Posting this here so others can find it if they run into this issue:
If you pull the latest dev library and want to run ClassificationInterpretation.from_learner() on another dataset, you must first change your original databunch objects valid_dl or test_dl (whichever you want, a labeled or unlabled dataset) with your new one. Else you will get an error: fix_ds
Though actually I am having issues with this. I have one dataset where the error through learn.predict() is 1.58%, but through the above method it is 91.7%. This specifically happens when there is over two different classes, mine has 15. @sgugger do you have a suspicion as to what could be going on here?
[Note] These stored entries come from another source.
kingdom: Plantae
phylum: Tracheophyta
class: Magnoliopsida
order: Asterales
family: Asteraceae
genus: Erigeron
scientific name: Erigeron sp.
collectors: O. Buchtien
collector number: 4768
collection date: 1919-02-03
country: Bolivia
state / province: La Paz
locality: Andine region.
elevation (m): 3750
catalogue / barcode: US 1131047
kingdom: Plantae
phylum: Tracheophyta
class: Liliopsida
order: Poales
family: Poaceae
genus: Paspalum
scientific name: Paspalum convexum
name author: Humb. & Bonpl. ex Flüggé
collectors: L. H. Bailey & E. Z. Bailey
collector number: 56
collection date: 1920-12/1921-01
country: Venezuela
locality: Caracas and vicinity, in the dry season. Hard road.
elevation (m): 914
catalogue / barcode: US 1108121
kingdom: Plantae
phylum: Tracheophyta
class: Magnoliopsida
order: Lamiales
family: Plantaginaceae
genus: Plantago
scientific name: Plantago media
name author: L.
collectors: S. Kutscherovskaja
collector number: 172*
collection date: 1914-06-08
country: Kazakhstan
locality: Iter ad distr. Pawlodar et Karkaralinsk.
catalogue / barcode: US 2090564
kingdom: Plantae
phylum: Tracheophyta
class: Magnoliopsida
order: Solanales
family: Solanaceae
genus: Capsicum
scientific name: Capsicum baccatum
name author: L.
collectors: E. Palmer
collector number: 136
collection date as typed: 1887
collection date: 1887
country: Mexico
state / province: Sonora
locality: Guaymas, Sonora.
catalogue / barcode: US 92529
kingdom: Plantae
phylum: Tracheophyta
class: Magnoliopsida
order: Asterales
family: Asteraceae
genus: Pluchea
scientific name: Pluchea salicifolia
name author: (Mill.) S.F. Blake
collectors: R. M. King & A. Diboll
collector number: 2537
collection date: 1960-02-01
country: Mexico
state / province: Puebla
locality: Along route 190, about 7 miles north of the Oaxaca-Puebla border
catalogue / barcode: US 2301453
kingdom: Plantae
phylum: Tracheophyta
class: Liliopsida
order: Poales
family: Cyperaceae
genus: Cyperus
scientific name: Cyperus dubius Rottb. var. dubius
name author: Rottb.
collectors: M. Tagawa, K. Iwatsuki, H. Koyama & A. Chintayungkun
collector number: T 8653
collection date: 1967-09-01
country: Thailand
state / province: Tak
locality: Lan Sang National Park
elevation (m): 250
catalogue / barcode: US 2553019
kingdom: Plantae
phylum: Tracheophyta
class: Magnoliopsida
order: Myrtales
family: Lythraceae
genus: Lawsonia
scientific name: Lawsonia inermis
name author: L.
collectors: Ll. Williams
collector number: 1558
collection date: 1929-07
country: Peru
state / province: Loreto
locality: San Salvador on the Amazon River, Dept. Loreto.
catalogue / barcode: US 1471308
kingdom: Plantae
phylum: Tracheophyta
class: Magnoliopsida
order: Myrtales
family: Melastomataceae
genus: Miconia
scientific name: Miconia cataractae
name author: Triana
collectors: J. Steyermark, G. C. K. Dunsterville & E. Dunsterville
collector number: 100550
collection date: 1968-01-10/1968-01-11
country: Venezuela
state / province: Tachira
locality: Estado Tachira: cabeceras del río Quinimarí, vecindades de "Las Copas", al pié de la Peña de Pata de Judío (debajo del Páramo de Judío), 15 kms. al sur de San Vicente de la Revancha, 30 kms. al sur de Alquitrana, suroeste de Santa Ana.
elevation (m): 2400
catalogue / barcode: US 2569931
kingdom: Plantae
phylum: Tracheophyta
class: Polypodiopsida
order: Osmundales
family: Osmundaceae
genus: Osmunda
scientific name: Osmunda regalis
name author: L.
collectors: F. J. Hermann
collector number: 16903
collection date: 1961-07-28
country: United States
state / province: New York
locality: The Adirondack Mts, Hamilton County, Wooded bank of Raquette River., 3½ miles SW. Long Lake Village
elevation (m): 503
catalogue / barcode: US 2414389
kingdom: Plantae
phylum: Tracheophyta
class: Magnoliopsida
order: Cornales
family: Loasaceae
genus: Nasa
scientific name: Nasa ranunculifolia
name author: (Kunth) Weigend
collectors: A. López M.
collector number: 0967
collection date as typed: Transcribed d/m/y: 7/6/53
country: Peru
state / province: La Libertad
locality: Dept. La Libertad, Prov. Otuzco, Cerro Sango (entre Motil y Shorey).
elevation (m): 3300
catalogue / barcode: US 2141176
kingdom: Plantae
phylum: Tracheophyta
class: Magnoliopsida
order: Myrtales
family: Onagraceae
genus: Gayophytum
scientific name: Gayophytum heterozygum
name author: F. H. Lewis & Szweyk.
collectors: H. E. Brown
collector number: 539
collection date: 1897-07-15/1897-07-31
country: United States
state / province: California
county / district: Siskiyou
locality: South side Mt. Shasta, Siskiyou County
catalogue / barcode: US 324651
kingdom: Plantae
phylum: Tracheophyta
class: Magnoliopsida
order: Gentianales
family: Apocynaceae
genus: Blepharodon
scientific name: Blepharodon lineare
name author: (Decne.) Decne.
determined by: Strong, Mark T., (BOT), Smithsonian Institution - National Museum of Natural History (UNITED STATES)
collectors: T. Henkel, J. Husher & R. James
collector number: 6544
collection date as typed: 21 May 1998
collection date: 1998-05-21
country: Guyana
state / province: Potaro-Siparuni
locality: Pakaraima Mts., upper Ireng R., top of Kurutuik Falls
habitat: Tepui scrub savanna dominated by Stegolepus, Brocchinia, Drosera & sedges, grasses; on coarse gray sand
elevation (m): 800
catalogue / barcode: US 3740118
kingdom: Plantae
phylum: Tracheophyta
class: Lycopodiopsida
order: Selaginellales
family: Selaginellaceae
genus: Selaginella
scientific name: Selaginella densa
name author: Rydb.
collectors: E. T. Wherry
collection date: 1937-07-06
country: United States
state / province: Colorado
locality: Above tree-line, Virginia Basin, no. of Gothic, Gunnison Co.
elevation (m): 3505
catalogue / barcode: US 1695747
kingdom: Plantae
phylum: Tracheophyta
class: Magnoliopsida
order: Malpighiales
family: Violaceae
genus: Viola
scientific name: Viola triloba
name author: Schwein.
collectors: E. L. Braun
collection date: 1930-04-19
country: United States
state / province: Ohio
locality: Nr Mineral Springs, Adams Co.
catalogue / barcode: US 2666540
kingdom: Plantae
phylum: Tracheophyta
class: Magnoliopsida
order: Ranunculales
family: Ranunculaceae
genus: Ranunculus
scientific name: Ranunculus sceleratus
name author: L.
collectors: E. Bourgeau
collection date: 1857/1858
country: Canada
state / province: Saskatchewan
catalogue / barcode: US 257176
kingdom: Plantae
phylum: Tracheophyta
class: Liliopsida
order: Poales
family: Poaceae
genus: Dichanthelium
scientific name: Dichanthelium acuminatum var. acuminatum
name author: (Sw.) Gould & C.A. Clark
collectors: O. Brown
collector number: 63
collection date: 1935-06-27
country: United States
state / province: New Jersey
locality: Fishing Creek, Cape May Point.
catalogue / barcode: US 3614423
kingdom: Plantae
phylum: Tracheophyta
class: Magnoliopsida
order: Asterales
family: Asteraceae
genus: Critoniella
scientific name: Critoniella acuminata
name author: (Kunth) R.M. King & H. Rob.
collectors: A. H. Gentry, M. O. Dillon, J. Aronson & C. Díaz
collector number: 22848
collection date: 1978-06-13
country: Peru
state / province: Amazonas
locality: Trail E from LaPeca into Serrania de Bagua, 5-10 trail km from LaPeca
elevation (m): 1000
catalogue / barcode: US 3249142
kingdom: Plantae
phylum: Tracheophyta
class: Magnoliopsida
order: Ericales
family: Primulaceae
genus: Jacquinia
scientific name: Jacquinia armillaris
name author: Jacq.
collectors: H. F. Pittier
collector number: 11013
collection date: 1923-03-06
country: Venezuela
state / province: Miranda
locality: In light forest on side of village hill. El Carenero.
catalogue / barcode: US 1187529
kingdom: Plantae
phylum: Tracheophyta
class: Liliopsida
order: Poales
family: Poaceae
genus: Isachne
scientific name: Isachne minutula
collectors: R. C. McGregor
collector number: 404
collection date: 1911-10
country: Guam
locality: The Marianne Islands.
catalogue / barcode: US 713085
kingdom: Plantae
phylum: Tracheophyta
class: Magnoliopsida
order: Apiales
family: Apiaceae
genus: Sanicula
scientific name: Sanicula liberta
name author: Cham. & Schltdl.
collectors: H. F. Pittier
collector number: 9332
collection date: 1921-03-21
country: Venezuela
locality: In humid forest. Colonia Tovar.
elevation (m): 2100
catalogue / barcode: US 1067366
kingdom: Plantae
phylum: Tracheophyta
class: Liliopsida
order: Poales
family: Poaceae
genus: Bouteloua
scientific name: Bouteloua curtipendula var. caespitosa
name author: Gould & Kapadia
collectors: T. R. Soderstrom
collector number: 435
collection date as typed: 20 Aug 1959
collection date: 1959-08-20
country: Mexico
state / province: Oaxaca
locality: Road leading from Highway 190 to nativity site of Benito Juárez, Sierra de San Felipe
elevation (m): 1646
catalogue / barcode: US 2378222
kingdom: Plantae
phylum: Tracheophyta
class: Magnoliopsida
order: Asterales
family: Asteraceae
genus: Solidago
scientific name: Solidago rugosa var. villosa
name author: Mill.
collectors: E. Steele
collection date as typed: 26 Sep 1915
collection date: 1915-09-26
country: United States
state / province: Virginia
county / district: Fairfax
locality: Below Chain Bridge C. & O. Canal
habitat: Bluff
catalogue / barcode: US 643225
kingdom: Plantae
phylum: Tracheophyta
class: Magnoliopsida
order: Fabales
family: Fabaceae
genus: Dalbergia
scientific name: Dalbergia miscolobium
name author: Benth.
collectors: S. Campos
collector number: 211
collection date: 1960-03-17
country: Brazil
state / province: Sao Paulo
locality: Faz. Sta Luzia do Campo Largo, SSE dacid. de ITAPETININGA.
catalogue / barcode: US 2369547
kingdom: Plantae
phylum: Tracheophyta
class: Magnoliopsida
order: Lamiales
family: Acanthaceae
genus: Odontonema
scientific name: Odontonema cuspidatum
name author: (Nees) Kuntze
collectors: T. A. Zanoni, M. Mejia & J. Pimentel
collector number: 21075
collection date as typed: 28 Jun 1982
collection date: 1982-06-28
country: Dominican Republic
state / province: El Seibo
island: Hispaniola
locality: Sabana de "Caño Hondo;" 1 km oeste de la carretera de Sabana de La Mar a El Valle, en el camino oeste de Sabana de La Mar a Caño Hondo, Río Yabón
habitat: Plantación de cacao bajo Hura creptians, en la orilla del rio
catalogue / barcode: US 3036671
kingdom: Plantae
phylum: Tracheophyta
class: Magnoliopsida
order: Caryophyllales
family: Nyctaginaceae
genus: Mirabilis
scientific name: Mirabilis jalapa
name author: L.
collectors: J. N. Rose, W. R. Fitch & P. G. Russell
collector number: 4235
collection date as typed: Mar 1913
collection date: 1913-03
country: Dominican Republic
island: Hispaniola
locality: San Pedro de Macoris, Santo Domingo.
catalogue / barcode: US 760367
When I do it on the titanic or the ADULTs dataset it works perfectly fine.
If anyone has a dataset they know the outcomes of and could verify they see the case here too when there is over 2 variables, I would appreciate it
Would this be shown in the order of .unique() in the train and test sets?
Such as:
train[var].unique() vs test[var].unique() being in different orders?
Edit: ah I see what you mean now I believe. There were only 13 different outcomes in my test set vs my training set. Is there a way to override that mapping?
Oh you’re not applying the same preprocessing. You should pass processor=data.processor in the second call to make sure they’re treated the same way (otherwise you don’t map categorical variables to the same indices, and don’t normalize continuous variables the same way).